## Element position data
"""

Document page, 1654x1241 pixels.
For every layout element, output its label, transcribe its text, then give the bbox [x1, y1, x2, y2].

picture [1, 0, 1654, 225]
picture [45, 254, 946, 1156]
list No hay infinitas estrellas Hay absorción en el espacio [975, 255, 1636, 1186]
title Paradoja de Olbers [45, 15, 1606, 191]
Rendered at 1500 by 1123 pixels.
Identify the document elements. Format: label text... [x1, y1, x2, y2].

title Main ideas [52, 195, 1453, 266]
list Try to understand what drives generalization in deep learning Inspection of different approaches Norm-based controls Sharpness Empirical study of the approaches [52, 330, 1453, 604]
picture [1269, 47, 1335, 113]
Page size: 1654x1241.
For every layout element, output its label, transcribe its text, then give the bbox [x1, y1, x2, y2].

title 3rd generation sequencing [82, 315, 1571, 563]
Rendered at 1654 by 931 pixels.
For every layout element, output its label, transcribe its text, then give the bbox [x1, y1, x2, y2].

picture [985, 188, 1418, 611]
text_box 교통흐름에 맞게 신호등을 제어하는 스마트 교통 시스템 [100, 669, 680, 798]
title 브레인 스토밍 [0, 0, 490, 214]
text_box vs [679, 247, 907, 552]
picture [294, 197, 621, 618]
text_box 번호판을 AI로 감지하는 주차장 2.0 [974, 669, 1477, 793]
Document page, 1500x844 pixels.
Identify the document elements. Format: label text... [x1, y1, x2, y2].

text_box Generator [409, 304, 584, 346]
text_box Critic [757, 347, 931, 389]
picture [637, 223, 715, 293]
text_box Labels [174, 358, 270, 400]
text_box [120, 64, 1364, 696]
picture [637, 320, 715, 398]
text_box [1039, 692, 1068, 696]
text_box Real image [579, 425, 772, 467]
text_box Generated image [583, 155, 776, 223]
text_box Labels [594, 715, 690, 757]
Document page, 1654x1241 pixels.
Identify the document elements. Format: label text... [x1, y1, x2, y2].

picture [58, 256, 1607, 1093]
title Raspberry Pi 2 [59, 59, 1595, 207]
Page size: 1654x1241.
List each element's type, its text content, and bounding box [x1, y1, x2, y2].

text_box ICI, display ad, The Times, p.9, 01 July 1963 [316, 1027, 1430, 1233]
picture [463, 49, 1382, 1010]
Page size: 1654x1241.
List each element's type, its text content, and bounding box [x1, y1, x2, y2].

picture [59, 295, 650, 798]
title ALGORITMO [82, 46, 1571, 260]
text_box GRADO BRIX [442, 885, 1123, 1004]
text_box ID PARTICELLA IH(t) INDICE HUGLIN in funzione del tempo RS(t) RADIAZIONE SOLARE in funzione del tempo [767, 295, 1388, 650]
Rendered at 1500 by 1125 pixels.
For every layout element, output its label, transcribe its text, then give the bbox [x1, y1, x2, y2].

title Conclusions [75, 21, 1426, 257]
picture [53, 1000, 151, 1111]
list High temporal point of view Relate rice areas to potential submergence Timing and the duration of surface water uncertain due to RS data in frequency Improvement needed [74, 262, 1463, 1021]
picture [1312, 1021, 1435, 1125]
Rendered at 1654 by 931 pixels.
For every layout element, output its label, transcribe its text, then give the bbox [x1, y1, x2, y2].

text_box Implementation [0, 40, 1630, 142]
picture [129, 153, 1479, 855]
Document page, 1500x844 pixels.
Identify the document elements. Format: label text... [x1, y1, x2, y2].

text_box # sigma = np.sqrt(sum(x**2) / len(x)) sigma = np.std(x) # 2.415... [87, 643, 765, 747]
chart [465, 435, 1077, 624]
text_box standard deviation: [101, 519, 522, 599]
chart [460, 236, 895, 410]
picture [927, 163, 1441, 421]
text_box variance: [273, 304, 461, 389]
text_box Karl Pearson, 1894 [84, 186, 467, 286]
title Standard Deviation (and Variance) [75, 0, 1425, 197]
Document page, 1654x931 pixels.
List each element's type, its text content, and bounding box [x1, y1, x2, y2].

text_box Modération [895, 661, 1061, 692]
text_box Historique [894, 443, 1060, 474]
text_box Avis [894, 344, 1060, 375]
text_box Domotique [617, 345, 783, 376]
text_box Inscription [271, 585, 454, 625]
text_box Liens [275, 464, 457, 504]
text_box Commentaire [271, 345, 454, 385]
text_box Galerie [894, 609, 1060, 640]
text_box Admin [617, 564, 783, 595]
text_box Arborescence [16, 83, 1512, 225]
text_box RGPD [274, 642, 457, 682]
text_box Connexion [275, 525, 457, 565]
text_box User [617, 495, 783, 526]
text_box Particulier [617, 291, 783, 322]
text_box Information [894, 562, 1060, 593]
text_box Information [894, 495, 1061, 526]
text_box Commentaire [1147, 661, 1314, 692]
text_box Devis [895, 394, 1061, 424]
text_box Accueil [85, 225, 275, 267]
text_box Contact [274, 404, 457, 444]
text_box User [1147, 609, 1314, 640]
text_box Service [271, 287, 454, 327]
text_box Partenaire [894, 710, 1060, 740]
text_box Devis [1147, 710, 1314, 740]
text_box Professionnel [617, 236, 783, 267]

"""

## WHAT THIS TASK INVOLVES
Format every line of the rows above as a Markdown table with two columns, "No." and "Line", giving each non-blank line its sequential number and omitting blank lines.

## EXERCISE RESULT
| No. | Line |
|---|---|
| 1 | Document page, 1654x1241 pixels. |
| 2 | For every layout element, output its label, transcribe its text, then give the bbox [x1, y1, x2, y2]. |
| 3 | picture [1, 0, 1654, 225] |
| 4 | picture [45, 254, 946, 1156] |
| 5 | list No hay infinitas estrellas Hay absorción en el espacio [975, 255, 1636, 1186] |
| 6 | title Paradoja de Olbers [45, 15, 1606, 191] |
| 7 | Rendered at 1500 by 1123 pixels. |
| 8 | Identify the document elements. Format: label text... [x1, y1, x2, y2]. |
| 9 | title Main ideas [52, 195, 1453, 266] |
| 10 | list Try to understand what drives generalization in deep learning Inspection of different approaches Norm-based controls Sharpness Empirical study of the approaches [52, 330, 1453, 604] |
| 11 | picture [1269, 47, 1335, 113] |
| 12 | Page size: 1654x1241. |
| 13 | For every layout element, output its label, transcribe its text, then give the bbox [x1, y1, x2, y2]. |
| 14 | title 3rd generation sequencing [82, 315, 1571, 563] |
| 15 | Rendered at 1654 by 931 pixels. |
| 16 | For every layout element, output its label, transcribe its text, then give the bbox [x1, y1, x2, y2]. |
| 17 | picture [985, 188, 1418, 611] |
| 18 | text_box 교통흐름에 맞게 신호등을 제어하는 스마트 교통 시스템 [100, 669, 680, 798] |
| 19 | title 브레인 스토밍 [0, 0, 490, 214] |
| 20 | text_box vs [679, 247, 907, 552] |
| 21 | picture [294, 197, 621, 618] |
| 22 | text_box 번호판을 AI로 감지하는 주차장 2.0 [974, 669, 1477, 793] |
| 23 | Document page, 1500x844 pixels. |
| 24 | Identify the document elements. Format: label text... [x1, y1, x2, y2]. |
| 25 | text_box Generator [409, 304, 584, 346] |
| 26 | text_box Critic [757, 347, 931, 389] |
| 27 | picture [637, 223, 715, 293] |
| 28 | text_box Labels [174, 358, 270, 400] |
| 29 | text_box [120, 64, 1364, 696] |
| 30 | picture [637, 320, 715, 398] |
| 31 | text_box [1039, 692, 1068, 696] |
| 32 | text_box Real image [579, 425, 772, 467] |
| 33 | text_box Generated image [583, 155, 776, 223] |
| 34 | text_box Labels [594, 715, 690, 757] |
| 35 | Document page, 1654x1241 pixels. |
| 36 | Identify the document elements. Format: label text... [x1, y1, x2, y2]. |
| 37 | picture [58, 256, 1607, 1093] |
| 38 | title Raspberry Pi 2 [59, 59, 1595, 207] |
| 39 | Page size: 1654x1241. |
| 40 | List each element's type, its text content, and bounding box [x1, y1, x2, y2]. |
| 41 | text_box ICI, display ad, The Times, p.9, 01 July 1963 [316, 1027, 1430, 1233] |
| 42 | picture [463, 49, 1382, 1010] |
| 43 | Page size: 1654x1241. |
| 44 | List each element's type, its text content, and bounding box [x1, y1, x2, y2]. |
| 45 | picture [59, 295, 650, 798] |
| 46 | title ALGORITMO [82, 46, 1571, 260] |
| 47 | text_box GRADO BRIX [442, 885, 1123, 1004] |
| 48 | text_box ID PARTICELLA IH(t) INDICE HUGLIN in funzione del tempo RS(t) RADIAZIONE SOLARE in funzione del tempo [767, 295, 1388, 650] |
| 49 | Rendered at 1500 by 1125 pixels. |
| 50 | For every layout element, output its label, transcribe its text, then give the bbox [x1, y1, x2, y2]. |
| 51 | title Conclusions [75, 21, 1426, 257] |
| 52 | picture [53, 1000, 151, 1111] |
| 53 | list High temporal point of view Relate rice areas to potential submergence Timing and the duration of surface water uncertain due to RS data in frequency Improvement needed [74, 262, 1463, 1021] |
| 54 | picture [1312, 1021, 1435, 1125] |
| 55 | Rendered at 1654 by 931 pixels. |
| 56 | For every layout element, output its label, transcribe its text, then give the bbox [x1, y1, x2, y2]. |
| 57 | text_box Implementation [0, 40, 1630, 142] |
| 58 | picture [129, 153, 1479, 855] |
| 59 | Document page, 1500x844 pixels. |
| 60 | Identify the document elements. Format: label text... [x1, y1, x2, y2]. |
| 61 | text_box # sigma = np.sqrt(sum(x**2) / len(x)) sigma = np.std(x) # 2.415... [87, 643, 765, 747] |
| 62 | chart [465, 435, 1077, 624] |
| 63 | text_box standard deviation: [101, 519, 522, 599] |
| 64 | chart [460, 236, 895, 410] |
| 65 | picture [927, 163, 1441, 421] |
| 66 | text_box variance: [273, 304, 461, 389] |
| 67 | text_box Karl Pearson, 1894 [84, 186, 467, 286] |
| 68 | title Standard Deviation (and Variance) [75, 0, 1425, 197] |
| 69 | Document page, 1654x931 pixels. |
| 70 | List each element's type, its text content, and bounding box [x1, y1, x2, y2]. |
| 71 | text_box Modération [895, 661, 1061, 692] |
| 72 | text_box Historique [894, 443, 1060, 474] |
| 73 | text_box Avis [894, 344, 1060, 375] |
| 74 | text_box Domotique [617, 345, 783, 376] |
| 75 | text_box Inscription [271, 585, 454, 625] |
| 76 | text_box Liens [275, 464, 457, 504] |
| 77 | text_box Commentaire [271, 345, 454, 385] |
| 78 | text_box Galerie [894, 609, 1060, 640] |
| 79 | text_box Admin [617, 564, 783, 595] |
| 80 | text_box Arborescence [16, 83, 1512, 225] |
| 81 | text_box RGPD [274, 642, 457, 682] |
| 82 | text_box Connexion [275, 525, 457, 565] |
| 83 | text_box User [617, 495, 783, 526] |
| 84 | text_box Particulier [617, 291, 783, 322] |
| 85 | text_box Information [894, 562, 1060, 593] |
| 86 | text_box Information [894, 495, 1061, 526] |
| 87 | text_box Commentaire [1147, 661, 1314, 692] |
| 88 | text_box Devis [895, 394, 1061, 424] |
| 89 | text_box Accueil [85, 225, 275, 267] |
| 90 | text_box Contact [274, 404, 457, 444] |
| 91 | text_box User [1147, 609, 1314, 640] |
| 92 | text_box Service [271, 287, 454, 327] |
| 93 | text_box Partenaire [894, 710, 1060, 740] |
| 94 | text_box Devis [1147, 710, 1314, 740] |
| 95 | text_box Professionnel [617, 236, 783, 267] |